Hi
I keep all my files on a ‘Main’ external HDD - its NTFS as I have to dual boot with Win 10 because of work
The other day I stooopidly overwrote the data disk with a swap partition (DOH!)
Luckily, I keep a backup on another ‘Backup’ NTFS HDD
So I copied my 1TB of files from the Backup HDD to my Main HDD (both NTFS) using cp -pr <SOURCE> <DEST>
It took days
So, Question No. 1, please:
The next time I copy a lot of data from one NTFS HDD to another, is it going to be a lot quicker to do this in windows, than it was in Linux, since NTFS is a Microsoft format?
Question No. 2:
I then had to copy my files from the ‘Main’ NTFS external HDD to a third HDD, but EXT4 this time, for something completely unrelated (getting Nextcloud ubuntu appliance on a RPI going again)

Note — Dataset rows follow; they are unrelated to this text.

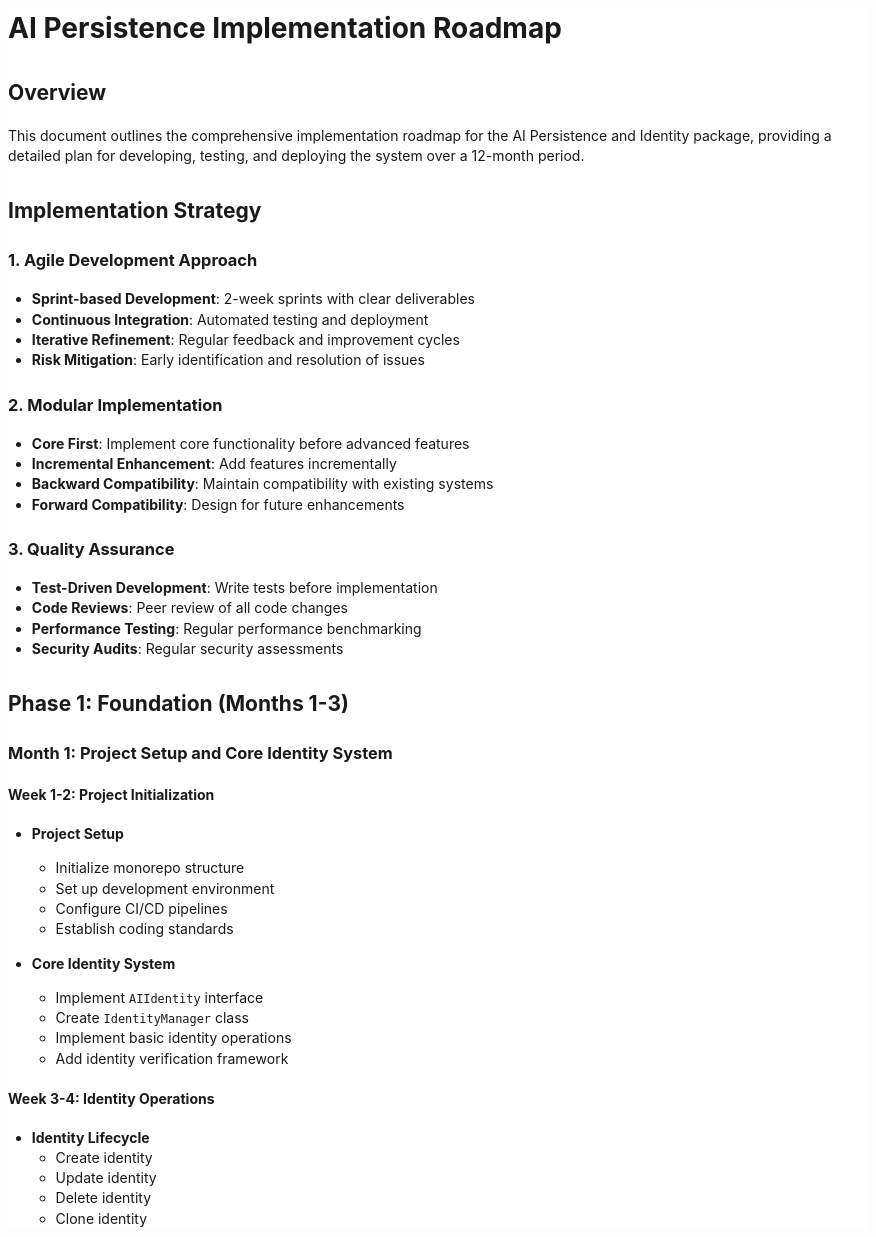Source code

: # AI Persistence Implementation Roadmap

## Overview

This document outlines the comprehensive implementation roadmap for the AI Persistence and Identity package, providing a detailed plan for developing, testing, and deploying the system over a 12-month period.

## Implementation Strategy

### 1. Agile Development Approach
- **Sprint-based Development**: 2-week sprints with clear deliverables
- **Continuous Integration**: Automated testing and deployment
- **Iterative Refinement**: Regular feedback and improvement cycles
- **Risk Mitigation**: Early identification and resolution of issues

### 2. Modular Implementation
- **Core First**: Implement core functionality before advanced features
- **Incremental Enhancement**: Add features incrementally
- **Backward Compatibility**: Maintain compatibility with existing systems
- **Forward Compatibility**: Design for future enhancements

### 3. Quality Assurance
- **Test-Driven Development**: Write tests before implementation
- **Code Reviews**: Peer review of all code changes
- **Performance Testing**: Regular performance benchmarking
- **Security Audits**: Regular security assessments

## Phase 1: Foundation (Months 1-3)

### Month 1: Project Setup and Core Identity System

#### Week 1-2: Project Initialization
- **Project Setup**
  - Initialize monorepo structure
  - Set up development environment
  - Configure CI/CD pipelines
  - Establish coding standards

- **Core Identity System**
  - Implement `AIIdentity` interface
  - Create `IdentityManager` class
  - Implement basic identity operations
  - Add identity verification framework

#### Week 3-4: Identity Operations
- **Identity Lifecycle**
  - Create identity
  - Update identity
  - Delete identity
  - Clone identity
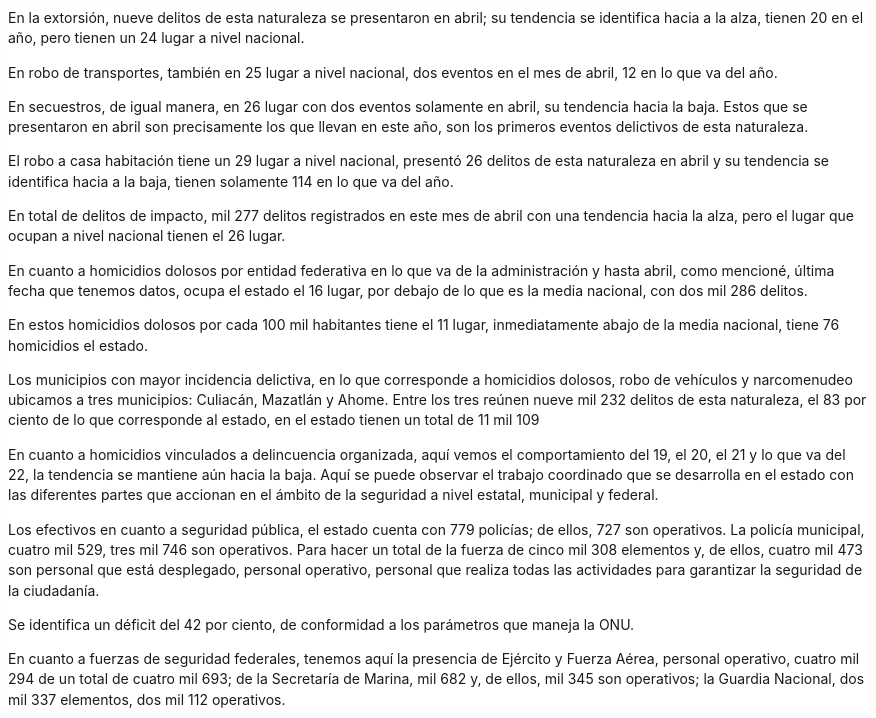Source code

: En la extorsión, nueve delitos de esta naturaleza se presentaron en abril; su
tendencia se identifica hacia a la alza, tienen 20 en el año, pero tienen un
24 lugar a nivel nacional.

En robo de transportes, también en 25 lugar a nivel nacional, dos eventos en
el mes de abril, 12 en lo que va del año.

En secuestros, de igual manera, en 26 lugar con dos eventos solamente en
abril, su tendencia hacia la baja. Estos que se presentaron en abril son
precisamente los que llevan en este año, son los primeros eventos delictivos
de esta naturaleza.

El robo a casa habitación tiene un 29 lugar a nivel nacional, presentó 26
delitos de esta naturaleza en abril y su tendencia se identifica hacia a la
baja, tienen solamente 114 en lo que va del año.

En total de delitos de impacto, mil 277 delitos registrados en este mes de
abril con una tendencia hacia la alza, pero el lugar que ocupan a nivel
nacional tienen el 26 lugar.

En cuanto a homicidios dolosos por entidad federativa en lo que va de la
administración y hasta abril, como mencioné, última fecha que tenemos datos,
ocupa el estado el 16 lugar, por debajo de lo que es la media nacional, con
dos mil 286 delitos.

En estos homicidios dolosos por cada 100 mil habitantes tiene el 11 lugar,
inmediatamente abajo de la media nacional, tiene 76 homicidios el estado.

Los municipios con mayor incidencia delictiva, en lo que corresponde a
homicidios dolosos, robo de vehículos y narcomenudeo ubicamos a tres
municipios: Culiacán, Mazatlán y Ahome. Entre los tres reúnen nueve mil 232
delitos de esta naturaleza, el 83 por ciento de lo que corresponde al estado,
en el estado tienen un total de 11 mil 109

En cuanto a homicidios vinculados a delincuencia organizada, aquí vemos el
comportamiento del 19, el 20, el 21 y lo que va del 22, la tendencia se
mantiene aún hacia la baja. Aquí se puede observar el trabajo coordinado que
se desarrolla en el estado con las diferentes partes que accionan en el ámbito
de la seguridad a nivel estatal, municipal y federal.

Los efectivos en cuanto a seguridad pública, el estado cuenta con 779
policías; de ellos, 727 son operativos. La policía municipal, cuatro mil 529,
tres mil 746 son operativos. Para hacer un total de la fuerza de cinco mil 308
elementos y, de ellos, cuatro mil 473 son personal que está desplegado,
personal operativo, personal que realiza todas las actividades para garantizar
la seguridad de la ciudadanía.

Se identifica un déficit del 42 por ciento, de conformidad a los parámetros
que maneja la ONU.

En cuanto a fuerzas de seguridad federales, tenemos aquí la presencia de
Ejército y Fuerza Aérea, personal operativo, cuatro mil 294 de un total de
cuatro mil 693; de la Secretaría de Marina, mil 682 y, de ellos, mil 345 son
operativos; la Guardia Nacional, dos mil 337 elementos, dos mil 112
operativos.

This was far far quicker - a few hours
So, if I change my backup HDD to EXT4, will it be:
(a) quicker to copy from EXT4 backup to NTFS HDD in linux than from NTFS to NTFS in WINDOWS?
(b) quicker to copy from EXT4 backup to NTFS HDD in linux than from NTFS to NTFS in LINUX?
Copying to a NTFS driver always will be slower because of the package ntfs-3g,this is a driver in userspace,EXT4 is more faster because is in the kernel and is native.
Luckily there is a now a NTFS in the kernel thanks to Paragon Software,so now the copying and reading will be alot faster.
So answering your questions
Yes,until you have the NTFS driver in the Linux kernel (you can infact obtain that driver now with custom kernel like Liquorix or Xanmod but that too bleeding edge and not supported in Manjaro)
It will be slower,your best bet is to keep your HDD to NTFS and copying files in Windows until you have the proper NTFS kernel driver.
I would try to copy the whole partition using dd, assumed that the partition is almost full, the sequential reading and writing should speed up on old school hdds
I can perhaps reduce the partition size to be closer to the size of the filesystem (and put a separate partition in the free space If I like)?
In any case, thanks, I learned something new
Best of all I can be more careful and not have to reinstate my backups!
This new exFAT driver from Samsung is a much newer version of the driver compared to the original exFAT driver that for the past several cycles has been part of the staging area. That existing driver is on a much older (years older) implementation compared to the current Samsung driver now part of the proper file-system area. This is the same driver that Samsung is shipping by the millions across their Android product portfolio and Samsung will continue to upstream their improvements to the Linux kernel.